Workers automatically coordinate through the jobs table.

Job Table¶

Each auto-populated table has a jobs table (~~table_name):

# View job status
SessionAnalysis.jobs

# Filter by status
SessionAnalysis.jobs.pending
SessionAnalysis.jobs.reserved
SessionAnalysis.jobs.errors
SessionAnalysis.jobs.completed

Job Statuses¶

Status	Description
`pending`	Queued, ready to process
`reserved`	Being processed by a worker
`success`	Completed successfully
`error`	Failed with error
`ignore`	Marked to skip

Refresh Job Queue¶

Sync the job queue with current key_source:

# Add new pending jobs, remove stale ones
result = SessionAnalysis.jobs.refresh()
print(f"Added: {result['added']}, Removed: {result['removed']}")

Priority Scheduling¶

Control processing order with priorities:

# Refresh with specific priority
SessionAnalysis.jobs.refresh(priority=1)  # Lower = more urgent

# Process only high-priority jobs
SessionAnalysis.populate(reserve_jobs=True, priority=3)

Error Recovery¶

Handle failed jobs:

# View errors
errors = SessionAnalysis.jobs.errors
for job in errors.to_dicts():
    print(f"Key: {job}, Error: {job['error_message']}")

# Clear errors to retry
errors.delete()
SessionAnalysis.populate(reserve_jobs=True)

Orphan Detection¶

Jobs from crashed workers are automatically recovered:

# Refresh with orphan timeout (seconds)
SessionAnalysis.jobs.refresh(orphan_timeout=3600)

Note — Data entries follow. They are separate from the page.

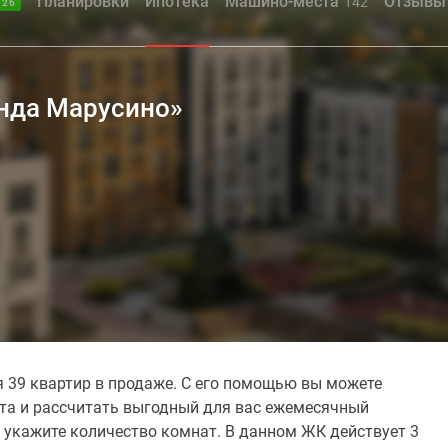
Планировки
Ипотека
Машино-места
Отзывы
142
.26
енда Марусино»
 39 квартир в продаже. С его помощью вы можете
ита и рассчитать выгодный для вас ежемесячный
 укажите количество комнат. В данном ЖК действует 3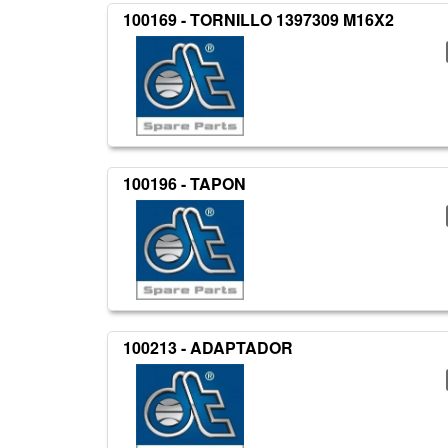
100169 - TORNILLO 1397309 M16X2
100196 - TAPON
100213 - ADAPTADOR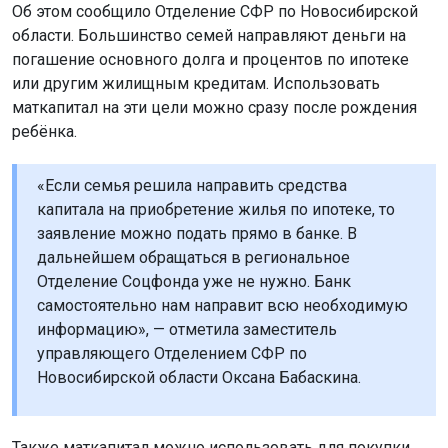
Об этом сообщило Отделение СФР по Новосибирской
области. Большинство семей направляют деньги на
погашение основного долга и процентов по ипотеке
или другим жилищным кредитам. Использовать
маткапитал на эти цели можно сразу после рождения
ребёнка.
«Если семья решила направить средства
капитала на приобретение жилья по ипотеке, то
заявление можно подать прямо в банке. В
дальнейшем обращаться в региональное
Отделение Соцфонда уже не нужно. Банк
самостоятельно нам направит всю необходимую
информацию», — отметила заместитель
управляющего Отделением СФР по
Новосибирской области Оксана Бабаскина.
Также маткапитал можно использовать для покупки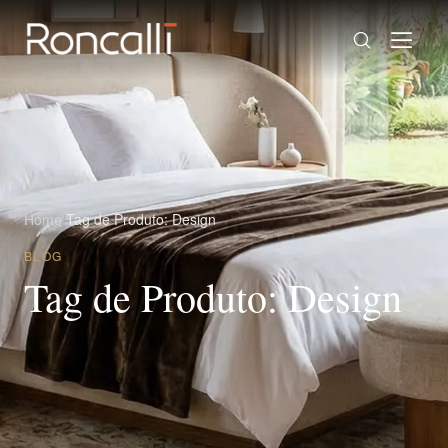
Home
/
Tag de Produto: Design
BLOG
Tag de Produto: Design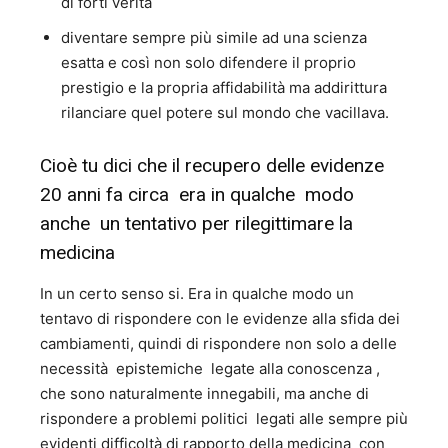
di forti verità
diventare sempre più simile ad una scienza
esatta e così non solo difendere il proprio
prestigio e la propria affidabilità ma addirittura
rilanciare quel potere sul mondo che vacillava.
Cioè tu dici che il recupero delle evidenze
20 anni fa circa era in qualche modo
anche un tentativo per rilegittimare la
medicina
In un certo senso si. Era in qualche modo un
tentavo di rispondere con le evidenze alla sfida dei
cambiamenti, quindi di rispondere non solo a delle
necessità epistemiche legate alla conoscenza ,
che sono naturalmente innegabili, ma anche di
rispondere a problemi politici legati alle sempre più
evidenti difficoltà di rapporto della medicina con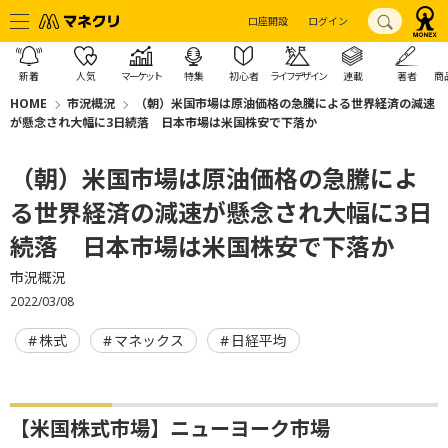
口座開設
ログイン
新着
人気
マーケット
特集
初心者
ライフデザイン
連載
著者
商
HOME
市況概況
（朝）米国市場は原油価格の急騰による世界経済の減速
が懸念され大幅に3日続落 日本市場は米国株安で下落か
（朝）米国市場は原油価格の急騰によ
る世界経済の減速が懸念され大幅に3日
続落 日本市場は米国株安で下落か
市況概況
2022/03/08
株式
マネックス
日経平均
【米国株式市場】ニューヨーク市場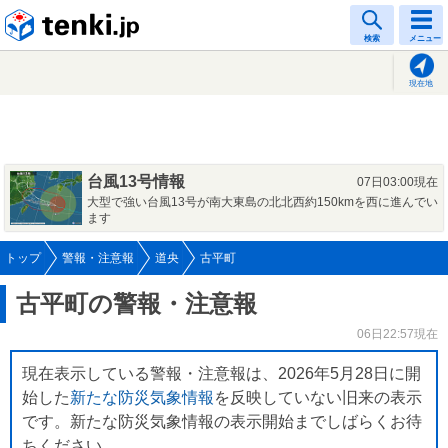
tenki.jp
検索
メニュー
現在地
台風13号情報
07日03:00現在
大型で強い台風13号が南大東島の北北西約150kmを西に進んでい
ます
トップ
警報・注意報
道央
古平町
古平町の警報・注意報
06日22:57現在
現在表示している警報・注意報は、2026年5月28日に開
始した
新たな防災気象情報
を反映していない旧来の表示
です。新たな防災気象情報の表示開始までしばらくお待
ちください。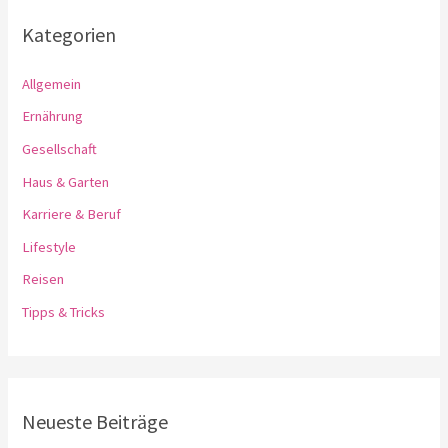
Kategorien
Allgemein
Ernährung
Gesellschaft
Haus & Garten
Karriere & Beruf
Lifestyle
Reisen
Tipps & Tricks
Neueste Beiträge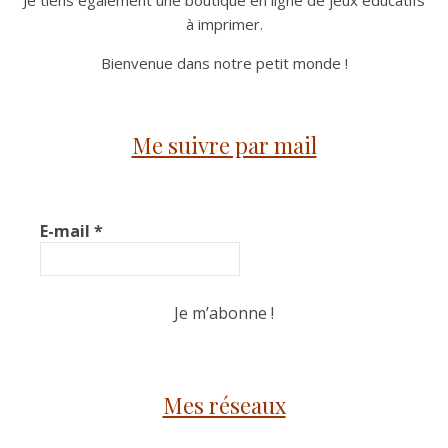
à imprimer.
Bienvenue dans notre petit monde !
Me suivre par mail
E-mail
*
Mes réseaux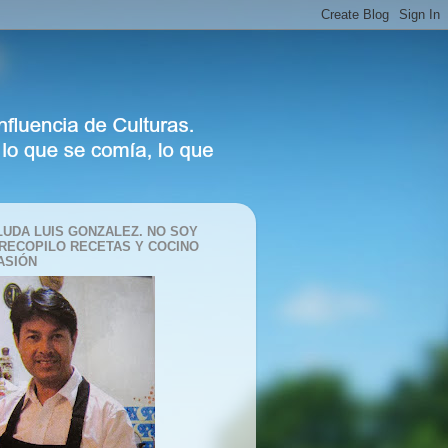
LUDA LUIS GONZALEZ. NO SOY
 RECOPILO RECETAS Y COCINO
ASIÓN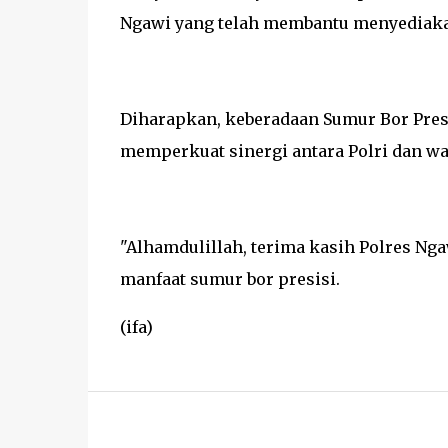
Ngawi yang telah membantu menyediakan
Diharapkan, keberadaan Sumur Bor Pres
memperkuat sinergi antara Polri dan w
"Alhamdulillah, terima kasih Polres Ngaw
manfaat sumur bor presisi.
(ifa)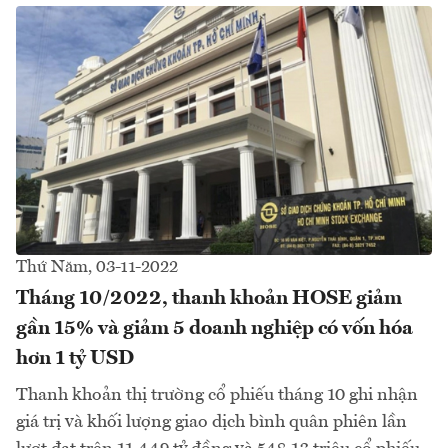
Thứ Năm, 03-11-2022
Tháng 10/2022, thanh khoản HOSE giảm
gần 15% và giảm 5 doanh nghiệp có vốn hóa
hơn 1 tỷ USD
Thanh khoản thị trường cổ phiếu tháng 10 ghi nhận
giá trị và khối lượng giao dịch bình quân phiên lần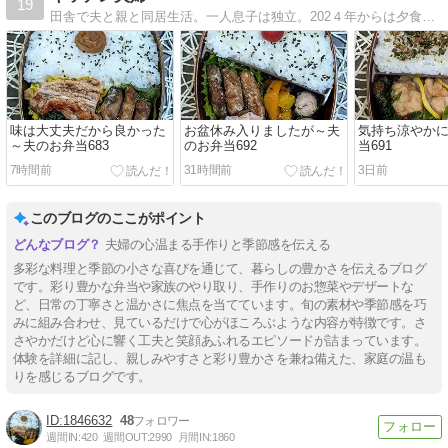
19
田舎で夫と親と同居生活。一人息子は独立。202４年からは夕食よりも夫に作ったお弁当や夫が作った朝食が主になりました。
味は大丈夫だから良かった
お盆休み入りましたが～夫
気持ち涼やか
～夫のお弁当683
のお弁当692
当691
7時間前
31時間前
3日前
このブログのここがポイント
夫婦の心温まる手作りと季節感を伝える
多彩な料理と季節の小さな喜びを通じて、暮らしの豊かさを伝えるブログ
です。彩り豊かな弁当や家族のやり取り、手作りのお惣菜やデザートな
ど、日常の丁寧さと温かさに焦点を当てています。旬の素材や季節感を巧
みに組み合わせ、見ているだけで心がほころぶような内容が特徴です。さ
さやかだけど心に響く工夫と笑顔あふれるエピソードが詰まっています。
体験を詳細に記し、親しみやすさと彩り豊かさを兼ね備えた、家庭の温も
りを感じるブログです。
1846632
48
週間IN:
420
週間OUT:
2990
月間IN:
1860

Reserved jobs older than the timeout are reset to pending.

Configuration¶

import datajoint as dj

# Auto-refresh on populate (default: True)
dj.config.jobs.auto_refresh = True

# Keep completed job records (default: False)
dj.config.jobs.keep_completed = True

# Stale job timeout in seconds (default: 3600)
dj.config.jobs.stale_timeout = 3600

# Default job priority (default: 5)
dj.config.jobs.default_priority = 5

# Track code version (default: None)
dj.config.jobs.version_method = "git"

Populate Options¶

Option	Default	Description
`reserve_jobs`	`False`	Enable job coordination
`processes`	`1`	Number of worker processes
`max_calls`	`None`	Limit jobs per run
`display_progress`	`False`	Show progress bar
`suppress_errors`	`False`	Continue on errors
`priority`	`None`	Filter by priority
`refresh`	`None`	Force refresh before run

Example: Cluster Setup¶

# config.py - shared configuration
import datajoint as dj

dj.config.jobs.auto_refresh = True
dj.config.jobs.keep_completed = True
dj.config.jobs.version_method = "git"

# worker.py - run on each node
from config import *
from my_pipeline import SessionAnalysis

while True:
    result = SessionAnalysis.populate(
        reserve_jobs=True,
        max_calls=100,
        suppress_errors=True,
        display_progress=True
    )
    if result['success_count'] == 0:
        break  # No more work